►
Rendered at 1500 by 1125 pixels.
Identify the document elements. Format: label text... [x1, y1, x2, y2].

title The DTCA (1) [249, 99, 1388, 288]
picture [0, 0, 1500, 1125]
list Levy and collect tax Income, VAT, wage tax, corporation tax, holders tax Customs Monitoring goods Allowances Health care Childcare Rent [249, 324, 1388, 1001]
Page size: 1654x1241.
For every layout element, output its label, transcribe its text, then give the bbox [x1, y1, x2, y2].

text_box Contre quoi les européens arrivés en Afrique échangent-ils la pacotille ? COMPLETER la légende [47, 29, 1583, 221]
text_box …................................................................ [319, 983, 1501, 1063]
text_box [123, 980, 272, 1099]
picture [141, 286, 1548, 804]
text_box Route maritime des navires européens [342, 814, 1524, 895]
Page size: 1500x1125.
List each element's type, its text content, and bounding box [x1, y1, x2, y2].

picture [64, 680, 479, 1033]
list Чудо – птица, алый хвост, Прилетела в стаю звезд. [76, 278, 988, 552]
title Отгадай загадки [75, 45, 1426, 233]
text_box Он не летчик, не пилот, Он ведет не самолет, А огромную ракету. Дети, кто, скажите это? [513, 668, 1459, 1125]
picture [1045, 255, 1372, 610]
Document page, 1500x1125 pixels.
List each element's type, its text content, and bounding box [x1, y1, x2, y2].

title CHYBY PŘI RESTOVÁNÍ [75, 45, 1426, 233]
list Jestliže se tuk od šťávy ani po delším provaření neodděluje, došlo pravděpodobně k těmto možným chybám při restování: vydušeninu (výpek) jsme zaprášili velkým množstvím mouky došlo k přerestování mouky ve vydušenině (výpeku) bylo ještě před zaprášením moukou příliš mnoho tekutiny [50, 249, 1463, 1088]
◄
▸ WHAT NEEDS TO BE DONE: Switch every "bounding box" in the lines above to "enclosing rectangle" and write all the lines out again with nothing else changed.

▸ THE REPLY:
Rendered at 1500 by 1125 pixels.
Identify the document elements. Format: label text... [x1, y1, x2, y2].

title The DTCA (1) [249, 99, 1388, 288]
picture [0, 0, 1500, 1125]
list Levy and collect tax Income, VAT, wage tax, corporation tax, holders tax Customs Monitoring goods Allowances Health care Childcare Rent [249, 324, 1388, 1001]
Page size: 1654x1241.
For every layout element, output its label, transcribe its text, then give the bbox [x1, y1, x2, y2].

text_box Contre quoi les européens arrivés en Afrique échangent-ils la pacotille ? COMPLETER la légende [47, 29, 1583, 221]
text_box …................................................................ [319, 983, 1501, 1063]
text_box [123, 980, 272, 1099]
picture [141, 286, 1548, 804]
text_box Route maritime des navires européens [342, 814, 1524, 895]
Page size: 1500x1125.
List each element's type, its text content, and enclosing rectangle [x1, y1, x2, y2].

picture [64, 680, 479, 1033]
list Чудо – птица, алый хвост, Прилетела в стаю звезд. [76, 278, 988, 552]
title Отгадай загадки [75, 45, 1426, 233]
text_box Он не летчик, не пилот, Он ведет не самолет, А огромную ракету. Дети, кто, скажите это? [513, 668, 1459, 1125]
picture [1045, 255, 1372, 610]
Document page, 1500x1125 pixels.
List each element's type, its text content, and enclosing rectangle [x1, y1, x2, y2].

title CHYBY PŘI RESTOVÁNÍ [75, 45, 1426, 233]
list Jestliže se tuk od šťávy ani po delším provaření neodděluje, došlo pravděpodobně k těmto možným chybám při restování: vydušeninu (výpek) jsme zaprášili velkým množstvím mouky došlo k přerestování mouky ve vydušenině (výpeku) bylo ještě před zaprášením moukou příliš mnoho tekutiny [50, 249, 1463, 1088]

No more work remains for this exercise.